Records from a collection
━━━━

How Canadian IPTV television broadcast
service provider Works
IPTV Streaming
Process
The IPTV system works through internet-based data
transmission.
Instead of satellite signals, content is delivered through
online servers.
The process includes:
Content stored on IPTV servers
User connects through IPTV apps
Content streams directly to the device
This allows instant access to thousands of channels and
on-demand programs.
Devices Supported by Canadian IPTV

━━━━

Gather every line of the records that contains the string "IPTV". Case counts.

_Exercise response:_
How Canadian IPTV television broadcast
IPTV Streaming
The IPTV system works through internet-based data
Content stored on IPTV servers
User connects through IPTV apps
Devices Supported by Canadian IPTV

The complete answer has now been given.